Document text Block Start

But for all that, George Smiley’s White Center Theater was paradise. I would do anything to go there …

I have my favorite movie of course. It’s called Man on a Tight Rope, directed by Elia Kazan in 1952 …

It’s a corny film, I suppose, but that doesn’t bother me. All art is corny, or it isn’t art … The theme is simple and an old one: people versus the system. In this case the people are circus performers, not very good ones, and the system is the Communist bureaucracy of Czechoslovakia.

There are weaknesses in the script that would turn off a viewer of any sophistication but they don’t bother me …

I love the movie so much that I judge people by their reactions to it. If you don’t like it, chances are I wouldn’t like you.

Other writers have sought to express the compelling particularity of the act of movie-going or of a specifically memorable cinematic encounter. In Violent America: The Movies 1946-1964, Lawrence Alloway says he hopes his film criticism will “hold onto its source in the original act of movie-going. The critical notions to be discussed are not those I had as a regular, not to say compulsive movie-goer, but I do not want to lose that early feeling, the capacity for identification, that made me see I Walk Alone several times when it was first released.”

Barry Gifford, a Berkeley-based novelist (Wild at Heart), screenwriter (Lost Highway), and biographer (of Saroyan and Kerouac) peppers the essays on film noir that comprise his Out of the Past (an expanded version of his The Devil Thumbs a Ride) with details of the distinctive viewing situation that pertains to a particular film, and tells how a given film affected him at a particular point in his life. More recently Greil Marcus (another Berkeley-based writer) evokes this mode of film-writing-as-recollection in his BFI Classic on The Manchurian Candidate when he says:

I remember first seeing it alone, when it came out in 1962, at the varsity theatre in Palo Alto, California, a Moorish wonderland of a movie house. The first thing I did when it was over was call my best friend and tell him he had to see it too. We went the next night; as we left the theatre, I asked him what he thought. ‘Greatest movie I ever saw,’ he said flatly, as if he didn’t want to talk about it, and he didn’t. He said what he said stunned, with bitterness, as if he shouldn’t have had to see this thing, as if what it told him was both true and false in a manner he would never be able to untangle, as if it was both incomprehensible and all too clear, as if the whole experience had been, somehow, a gift, the gift of art, and also unfair— and that was how I felt, too.

Document text Block End
Dataset Block Start

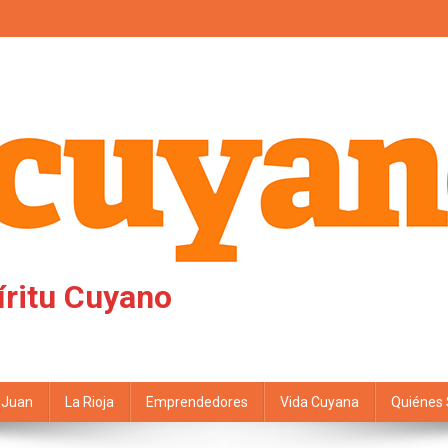
íritu Cuyano
 Juan
La Rioja
Emprendedores
Vida Cuyana
Quiénes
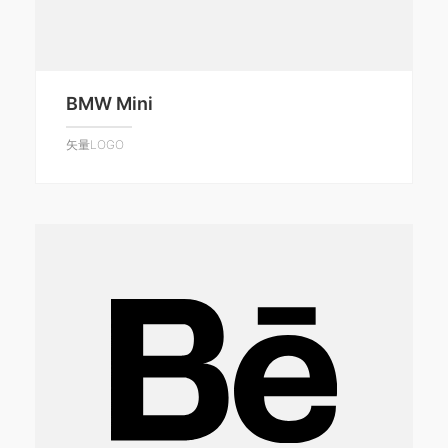
BMW Mini
矢量LOGO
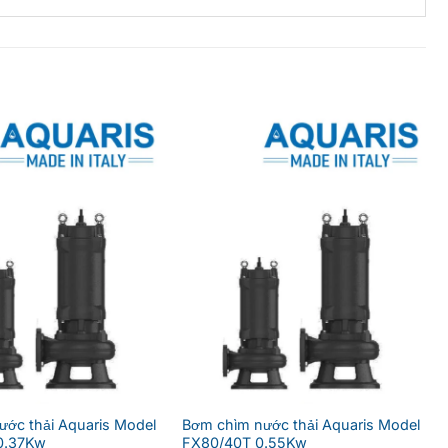
ớc thải Aquaris Model
Bơm chìm nước thải Aquaris Model
0.37Kw
FX80/40T 0.55Kw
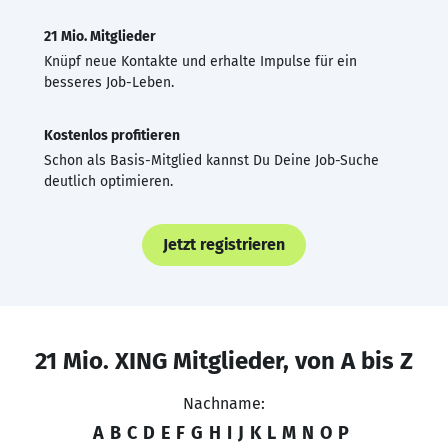
21 Mio. Mitglieder
Knüpf neue Kontakte und erhalte Impulse für ein
besseres Job-Leben.
Kostenlos profitieren
Schon als Basis-Mitglied kannst Du Deine Job-Suche
deutlich optimieren.
Jetzt registrieren
21 Mio. XING Mitglieder, von A bis Z
Nachname:
A
B
C
D
E
F
G
H
I
J
K
L
M
N
O
P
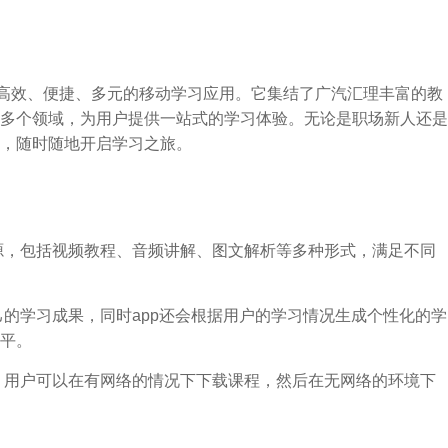
的高效、便捷、多元的移动学习应用。它集结了广汽汇理丰富的教
多个领域，为用户提供一站式的学习体验。无论是职场新人还是
，随时随地开启学习之旅。
资源，包括视频教程、音频讲解、图文解析等多种形式，满足不同
己的学习成果，同时app还会根据用户的学习情况生成个性化的学
平。
能，用户可以在有网络的情况下下载课程，然后在无网络的环境下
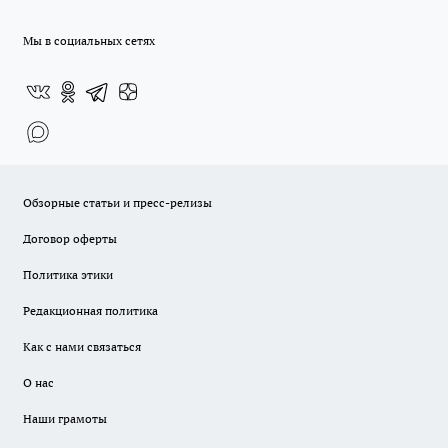
Мы в социальных сетях
Обзорные статьи и пресс-релизы
Договор оферты
Политика этики
Редакционная политика
Как с нами связаться
О нас
Наши грамоты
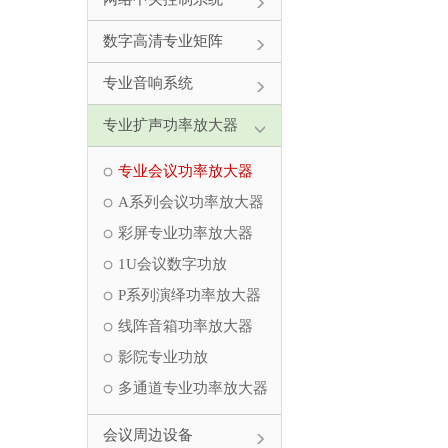
数字高清专业矩阵
专业音响系统
专业扩声功率放大器
专业会议功率放大器
A系列会议功率放大器
彩屏专业功率放大器
1U会议数字功放
P系列演绎功率放大器
线阵音箱功率放大器
影院专业功放
多通道专业功率放大器
会议周边设备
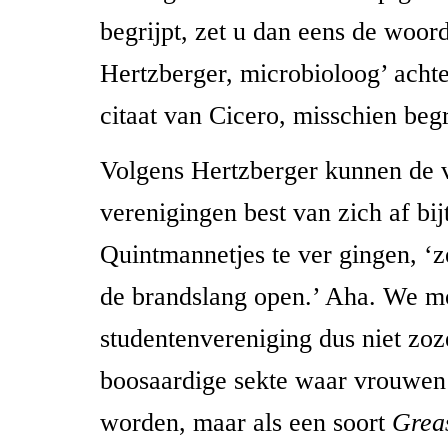
begrijpt, zet u dan eens de woo
Hertzberger, microbioloog’ achte
citaat van Cicero, misschien begr
Volgens Hertzberger kunnen de
verenigingen best van zich af bij
Quintmannetjes te ver gingen, ‘
z
de brandslang open.’
Aha. We mo
studentenvereniging dus niet zoz
boosaardige sekte waar vrouwen
worden, maar als een soort
Grea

Dataset Block End

Directions -
1. Condense the paragraph in the movie-going text that begins "Barry Gifford, a Berkeley-based novelist" into a short list that keeps its main facts.
2. Extract lines from the entries, starting at their first line and stopping after the line that contains "FX80/40T 0.55Kw". Leave the pictures out.
The entries are unrelated to the movie-going text.

Responses to the exercise -
1.
- Barry Gifford is a Berkeley-based novelist (Wild at Heart), screenwriter (Lost Highway), and biographer of Saroyan and Kerouac.
- His Out of the Past is an expanded version of The Devil Thumbs a Ride.
- Its essays on film noir include details of the viewing situation for particular films and how each film affected him at a certain point in his life.
- More recently, Greil Marcus, another Berkeley-based writer, uses this recollection-style film writing in his BFI Classic on The Manchurian Candidate.

2.
íritu Cuyano
 Juan
La Rioja
Emprendedores
Vida Cuyana
Quiénes
BMW Mini
矢量LOGO
ớc thải Aquaris Model
Bơm chìm nước thải Aquaris Model
0.37Kw
FX80/40T 0.55Kw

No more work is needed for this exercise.